Il geoparaculo attinge alle sue conoscenze per descrivere le mirabolanti caratteristiche che avrebbe quella scatola di sabbia del Sinai per ospitare – come mai ha fatto nella storia – addirittura due milioni di persone. E che sarà mai, sradicare quei cocciuti da Gaza, resa inabitabile da Sor Netanyahu? Allegri, suvvia! Mentre a Gaza stanno strettini e con un vicino leggermente stronzetto che gli fa i dispettucci, nel Sinai potranno finalmente distendere i piedi. Fra le sue sabbie polverose li attende una specie di terra vergine, certo un aridissimo prolungamento del Sahara, ma dotato di insospettabili e inesplorate riserve d’acqua che Roskin e pochi altri saggi conoscono bene. Fidatevi!

L’importante è che in nessun punto dell’articolo questa sia definita come una “deportazione”, che sarebbe un crimine di guerra e non sta mica bene, bensì come «un luogo ideale per sviluppare uno spazioso reinsediamento». Vedete come suona figo? Spazioso reinsediamento, «spacious resettlement». Sembra quasi la prolusione di un agente immobiliare che vi illustra un appartamento più ampio del triste monolocale dove stavate sinora. Strano però che altri agenti immobiliari stiano già illustrando ai coloni israeliani fanatici il “rendering” delle case da costruire a Gaza, una volta sfrattati o seppelliti i cocciuti. Si vede che ai coloni piace invece stare stretti, sono fatti così. Solo i maliziosi pensano che vogliano appropriarsi anche dei vasti giacimenti di gas (anche loro “spaziosi”) nella piattaforma marina davanti a Gaza che ad oggi spetterebbe ai palestinesi.

Appare evidente che il geografo ha una specie di amnesia selettiva, quella geografia lì non la ricorda.
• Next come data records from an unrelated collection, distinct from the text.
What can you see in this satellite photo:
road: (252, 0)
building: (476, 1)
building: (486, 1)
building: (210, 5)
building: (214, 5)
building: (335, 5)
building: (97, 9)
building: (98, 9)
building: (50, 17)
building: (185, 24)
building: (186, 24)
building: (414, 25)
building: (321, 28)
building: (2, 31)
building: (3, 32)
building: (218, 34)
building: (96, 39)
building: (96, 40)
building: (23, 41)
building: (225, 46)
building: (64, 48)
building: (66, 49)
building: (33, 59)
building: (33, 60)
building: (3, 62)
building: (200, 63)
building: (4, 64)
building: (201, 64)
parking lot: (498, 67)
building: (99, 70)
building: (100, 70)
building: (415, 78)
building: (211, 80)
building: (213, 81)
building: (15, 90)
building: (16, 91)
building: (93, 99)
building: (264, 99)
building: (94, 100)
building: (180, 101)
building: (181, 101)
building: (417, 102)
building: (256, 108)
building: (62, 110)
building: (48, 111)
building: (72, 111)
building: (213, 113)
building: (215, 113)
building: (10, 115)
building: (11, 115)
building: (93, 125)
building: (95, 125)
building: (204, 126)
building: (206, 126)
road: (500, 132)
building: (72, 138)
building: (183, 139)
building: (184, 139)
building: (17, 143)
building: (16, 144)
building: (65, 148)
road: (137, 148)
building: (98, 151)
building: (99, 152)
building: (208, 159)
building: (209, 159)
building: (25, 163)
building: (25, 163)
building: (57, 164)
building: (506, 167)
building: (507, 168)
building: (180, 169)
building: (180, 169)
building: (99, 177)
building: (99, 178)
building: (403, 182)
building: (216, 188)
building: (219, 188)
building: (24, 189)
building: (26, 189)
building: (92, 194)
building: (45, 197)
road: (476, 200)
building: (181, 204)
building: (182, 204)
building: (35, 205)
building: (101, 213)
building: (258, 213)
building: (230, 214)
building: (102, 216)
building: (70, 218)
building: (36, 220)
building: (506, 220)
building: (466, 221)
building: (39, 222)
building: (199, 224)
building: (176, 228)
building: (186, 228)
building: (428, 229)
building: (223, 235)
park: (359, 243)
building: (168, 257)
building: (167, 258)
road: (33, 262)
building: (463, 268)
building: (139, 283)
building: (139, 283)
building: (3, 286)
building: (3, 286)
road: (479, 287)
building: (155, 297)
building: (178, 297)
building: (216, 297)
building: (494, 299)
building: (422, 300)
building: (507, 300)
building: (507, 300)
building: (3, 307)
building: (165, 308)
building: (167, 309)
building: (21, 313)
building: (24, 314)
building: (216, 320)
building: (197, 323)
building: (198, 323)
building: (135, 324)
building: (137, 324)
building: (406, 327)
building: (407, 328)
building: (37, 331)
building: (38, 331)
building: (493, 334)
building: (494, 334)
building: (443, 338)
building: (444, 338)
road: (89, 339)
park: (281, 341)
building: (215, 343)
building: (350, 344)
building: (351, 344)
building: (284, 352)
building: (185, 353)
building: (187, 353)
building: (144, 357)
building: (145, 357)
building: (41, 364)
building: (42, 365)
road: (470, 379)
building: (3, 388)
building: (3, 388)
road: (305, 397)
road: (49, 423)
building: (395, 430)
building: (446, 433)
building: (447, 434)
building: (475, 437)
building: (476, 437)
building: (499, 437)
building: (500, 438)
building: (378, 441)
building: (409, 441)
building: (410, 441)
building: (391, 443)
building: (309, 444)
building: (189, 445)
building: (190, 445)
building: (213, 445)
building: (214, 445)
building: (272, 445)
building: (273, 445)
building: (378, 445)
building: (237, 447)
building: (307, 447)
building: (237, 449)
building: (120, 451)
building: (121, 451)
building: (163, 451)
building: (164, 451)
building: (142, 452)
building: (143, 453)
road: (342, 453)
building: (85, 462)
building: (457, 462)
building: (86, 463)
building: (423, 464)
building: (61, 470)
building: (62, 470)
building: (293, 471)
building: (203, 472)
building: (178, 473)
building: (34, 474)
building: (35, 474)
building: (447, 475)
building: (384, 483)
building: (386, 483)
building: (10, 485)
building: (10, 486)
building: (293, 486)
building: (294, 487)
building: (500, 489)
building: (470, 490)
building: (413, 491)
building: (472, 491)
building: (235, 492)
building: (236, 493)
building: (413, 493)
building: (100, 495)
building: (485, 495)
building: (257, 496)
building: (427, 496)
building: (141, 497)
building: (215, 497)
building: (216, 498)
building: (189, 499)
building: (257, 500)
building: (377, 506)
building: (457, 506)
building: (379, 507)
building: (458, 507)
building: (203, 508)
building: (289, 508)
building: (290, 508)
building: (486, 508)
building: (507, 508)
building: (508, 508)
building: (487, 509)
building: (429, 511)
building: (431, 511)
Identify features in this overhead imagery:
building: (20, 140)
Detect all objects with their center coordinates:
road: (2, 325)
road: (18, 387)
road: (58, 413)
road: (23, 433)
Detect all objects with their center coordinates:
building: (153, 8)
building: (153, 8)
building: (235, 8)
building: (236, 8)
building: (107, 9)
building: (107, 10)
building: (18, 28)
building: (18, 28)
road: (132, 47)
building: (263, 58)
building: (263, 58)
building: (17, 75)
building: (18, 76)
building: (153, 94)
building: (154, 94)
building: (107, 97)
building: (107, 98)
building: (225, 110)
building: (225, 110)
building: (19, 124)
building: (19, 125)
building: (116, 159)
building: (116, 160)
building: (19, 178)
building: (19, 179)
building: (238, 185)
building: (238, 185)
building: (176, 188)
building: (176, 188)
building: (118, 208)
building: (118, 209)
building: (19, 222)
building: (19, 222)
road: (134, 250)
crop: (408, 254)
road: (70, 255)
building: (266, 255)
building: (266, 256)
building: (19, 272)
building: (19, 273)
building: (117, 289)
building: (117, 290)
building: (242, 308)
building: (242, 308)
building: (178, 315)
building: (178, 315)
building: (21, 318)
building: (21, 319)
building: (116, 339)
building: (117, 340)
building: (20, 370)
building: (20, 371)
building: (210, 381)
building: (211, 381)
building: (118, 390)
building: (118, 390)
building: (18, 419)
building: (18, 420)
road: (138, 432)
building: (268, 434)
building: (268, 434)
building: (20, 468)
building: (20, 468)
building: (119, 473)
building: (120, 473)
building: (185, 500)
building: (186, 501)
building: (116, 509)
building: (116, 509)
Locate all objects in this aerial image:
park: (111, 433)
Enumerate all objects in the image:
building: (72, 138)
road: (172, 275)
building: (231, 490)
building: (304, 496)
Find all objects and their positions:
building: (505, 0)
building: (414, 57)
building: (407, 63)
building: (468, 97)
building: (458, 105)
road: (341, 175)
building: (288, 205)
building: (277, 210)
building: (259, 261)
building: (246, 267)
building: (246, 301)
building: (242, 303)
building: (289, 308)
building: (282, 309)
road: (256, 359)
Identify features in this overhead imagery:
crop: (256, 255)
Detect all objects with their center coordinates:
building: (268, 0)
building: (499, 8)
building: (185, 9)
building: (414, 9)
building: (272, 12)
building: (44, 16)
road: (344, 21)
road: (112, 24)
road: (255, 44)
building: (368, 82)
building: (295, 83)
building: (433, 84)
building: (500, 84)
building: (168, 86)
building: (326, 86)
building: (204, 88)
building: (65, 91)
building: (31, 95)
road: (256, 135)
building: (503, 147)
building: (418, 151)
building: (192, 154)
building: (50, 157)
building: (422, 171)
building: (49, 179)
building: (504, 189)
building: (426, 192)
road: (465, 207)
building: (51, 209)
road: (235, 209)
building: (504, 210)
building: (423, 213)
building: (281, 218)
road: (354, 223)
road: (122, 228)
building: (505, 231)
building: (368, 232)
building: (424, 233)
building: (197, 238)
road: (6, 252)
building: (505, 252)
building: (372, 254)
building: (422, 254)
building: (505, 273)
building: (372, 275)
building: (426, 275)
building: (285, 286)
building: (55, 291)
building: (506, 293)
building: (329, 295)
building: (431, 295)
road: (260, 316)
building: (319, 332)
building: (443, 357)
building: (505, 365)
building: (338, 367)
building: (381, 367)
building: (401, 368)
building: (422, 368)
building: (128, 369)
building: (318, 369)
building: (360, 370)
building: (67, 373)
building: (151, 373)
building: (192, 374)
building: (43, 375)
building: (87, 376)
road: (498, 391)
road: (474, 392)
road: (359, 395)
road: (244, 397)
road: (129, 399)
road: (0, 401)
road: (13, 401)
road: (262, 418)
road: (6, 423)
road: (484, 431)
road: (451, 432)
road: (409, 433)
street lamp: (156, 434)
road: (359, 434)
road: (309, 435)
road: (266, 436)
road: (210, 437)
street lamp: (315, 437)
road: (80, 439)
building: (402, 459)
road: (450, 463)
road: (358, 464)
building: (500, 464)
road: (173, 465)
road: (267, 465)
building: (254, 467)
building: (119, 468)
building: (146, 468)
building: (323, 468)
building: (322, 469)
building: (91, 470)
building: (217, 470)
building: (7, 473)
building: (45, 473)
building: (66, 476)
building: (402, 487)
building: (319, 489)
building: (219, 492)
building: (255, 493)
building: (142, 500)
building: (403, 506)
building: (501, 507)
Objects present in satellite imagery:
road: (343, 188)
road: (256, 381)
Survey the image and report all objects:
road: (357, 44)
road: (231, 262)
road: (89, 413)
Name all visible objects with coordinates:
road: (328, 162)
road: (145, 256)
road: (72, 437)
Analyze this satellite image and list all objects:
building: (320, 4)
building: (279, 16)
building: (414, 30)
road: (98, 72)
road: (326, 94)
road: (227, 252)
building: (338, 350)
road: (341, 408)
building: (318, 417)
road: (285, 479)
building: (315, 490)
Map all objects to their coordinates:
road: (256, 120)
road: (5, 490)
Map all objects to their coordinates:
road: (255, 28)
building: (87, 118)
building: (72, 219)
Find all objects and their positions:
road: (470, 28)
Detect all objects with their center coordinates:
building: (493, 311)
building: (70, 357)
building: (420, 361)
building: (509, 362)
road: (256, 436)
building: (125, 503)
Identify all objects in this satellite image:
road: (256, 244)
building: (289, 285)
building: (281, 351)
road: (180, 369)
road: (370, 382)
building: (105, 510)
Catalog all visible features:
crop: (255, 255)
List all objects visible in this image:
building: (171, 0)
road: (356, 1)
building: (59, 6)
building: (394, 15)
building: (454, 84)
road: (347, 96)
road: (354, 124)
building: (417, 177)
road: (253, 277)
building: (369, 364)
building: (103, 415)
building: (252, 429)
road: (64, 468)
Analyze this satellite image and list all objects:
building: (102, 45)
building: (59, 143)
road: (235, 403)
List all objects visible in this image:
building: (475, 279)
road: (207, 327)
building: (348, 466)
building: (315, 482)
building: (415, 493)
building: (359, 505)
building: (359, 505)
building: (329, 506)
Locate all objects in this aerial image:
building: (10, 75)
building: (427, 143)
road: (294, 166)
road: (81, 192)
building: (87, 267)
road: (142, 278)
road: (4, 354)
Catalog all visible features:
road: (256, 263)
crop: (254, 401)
Potrebbe essere un problema della sua corteccia prefrontale dorso-laterale o un problema di geografia. Nel primo caso, proprio nell’Università Bar-Ilan c’è un’ottima facoltà di medicina dove andare. Nel secondo, c’è la sua facoltà dove andare.

Per parte mia, ho un’idea ben precisa di dove il prof. Roskin dovrebbe andare.